## EXERCISE DIRECTIONS
Look through the entries below for the line with "left elbow: (97, 127)" and the line with "right wrist: (118, 299)", then give again exactly those two lines and all lines between them, minus the pictures.

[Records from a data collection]
+===+
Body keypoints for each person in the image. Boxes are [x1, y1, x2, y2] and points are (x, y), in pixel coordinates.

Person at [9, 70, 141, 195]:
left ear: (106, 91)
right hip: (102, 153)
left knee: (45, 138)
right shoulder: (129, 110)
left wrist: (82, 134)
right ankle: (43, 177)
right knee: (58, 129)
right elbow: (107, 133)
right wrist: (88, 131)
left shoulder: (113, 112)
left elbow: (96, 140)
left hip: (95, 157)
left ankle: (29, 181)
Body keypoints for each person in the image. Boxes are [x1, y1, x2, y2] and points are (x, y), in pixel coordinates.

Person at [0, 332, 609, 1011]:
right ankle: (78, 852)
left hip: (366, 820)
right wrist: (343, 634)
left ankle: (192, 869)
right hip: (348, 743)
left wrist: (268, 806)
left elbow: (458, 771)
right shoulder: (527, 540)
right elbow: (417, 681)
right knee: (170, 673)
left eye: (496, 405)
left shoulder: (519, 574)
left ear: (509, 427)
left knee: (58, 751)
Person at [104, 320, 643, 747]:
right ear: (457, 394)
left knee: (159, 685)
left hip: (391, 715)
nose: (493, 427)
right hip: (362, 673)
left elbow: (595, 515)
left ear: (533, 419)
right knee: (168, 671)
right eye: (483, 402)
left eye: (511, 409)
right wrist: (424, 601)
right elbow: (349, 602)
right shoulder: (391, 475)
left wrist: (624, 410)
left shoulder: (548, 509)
+===+
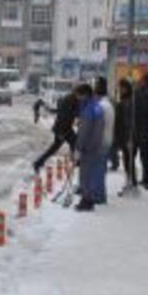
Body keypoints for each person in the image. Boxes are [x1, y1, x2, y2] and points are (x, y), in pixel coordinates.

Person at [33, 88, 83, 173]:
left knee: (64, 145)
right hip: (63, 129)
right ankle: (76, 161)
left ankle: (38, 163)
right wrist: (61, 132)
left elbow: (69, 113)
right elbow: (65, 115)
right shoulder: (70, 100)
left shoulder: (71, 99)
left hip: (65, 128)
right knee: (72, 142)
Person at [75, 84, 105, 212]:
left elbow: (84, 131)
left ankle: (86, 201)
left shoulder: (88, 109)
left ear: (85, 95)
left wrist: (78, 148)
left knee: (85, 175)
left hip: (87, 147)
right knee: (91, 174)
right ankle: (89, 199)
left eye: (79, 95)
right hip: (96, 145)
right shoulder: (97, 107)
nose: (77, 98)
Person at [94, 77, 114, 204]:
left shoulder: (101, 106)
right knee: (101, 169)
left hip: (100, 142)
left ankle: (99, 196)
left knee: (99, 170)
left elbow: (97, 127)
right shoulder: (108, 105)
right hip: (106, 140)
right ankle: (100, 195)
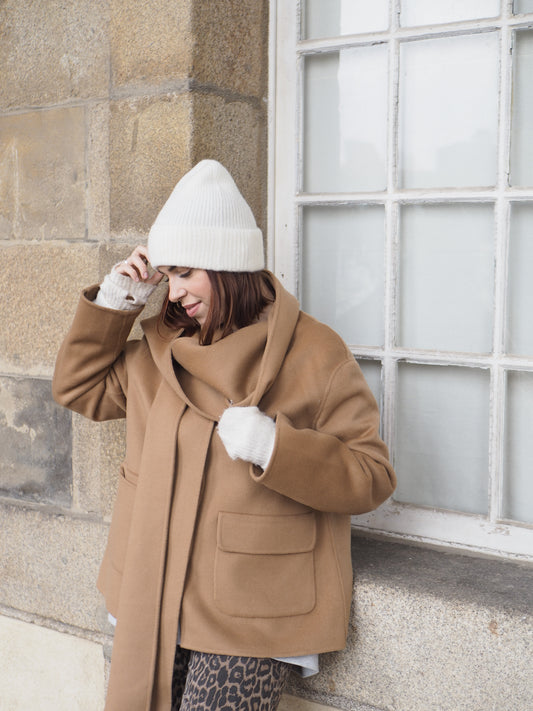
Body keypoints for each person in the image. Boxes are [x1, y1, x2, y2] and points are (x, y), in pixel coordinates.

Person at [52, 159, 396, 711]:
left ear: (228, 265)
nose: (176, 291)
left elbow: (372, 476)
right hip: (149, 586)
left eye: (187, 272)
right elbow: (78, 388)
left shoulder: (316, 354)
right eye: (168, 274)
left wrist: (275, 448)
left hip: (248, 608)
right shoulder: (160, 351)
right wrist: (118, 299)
+===+
## RESPONSE
left elbow: (97, 127)
right shoulder: (108, 105)
right hip: (106, 140)
right ankle: (100, 195)
Body keypoints for each person in the image. Boxes are [x1, y1, x2, y2] and points are (x, y), in pixel coordinates.

Person at [52, 159, 396, 711]:
left ear: (228, 265)
nose: (176, 291)
left elbow: (372, 476)
right hip: (149, 586)
left eye: (187, 272)
right elbow: (78, 388)
left shoulder: (316, 354)
right eye: (168, 274)
left wrist: (275, 448)
left hip: (248, 608)
right shoulder: (160, 351)
right wrist: (118, 299)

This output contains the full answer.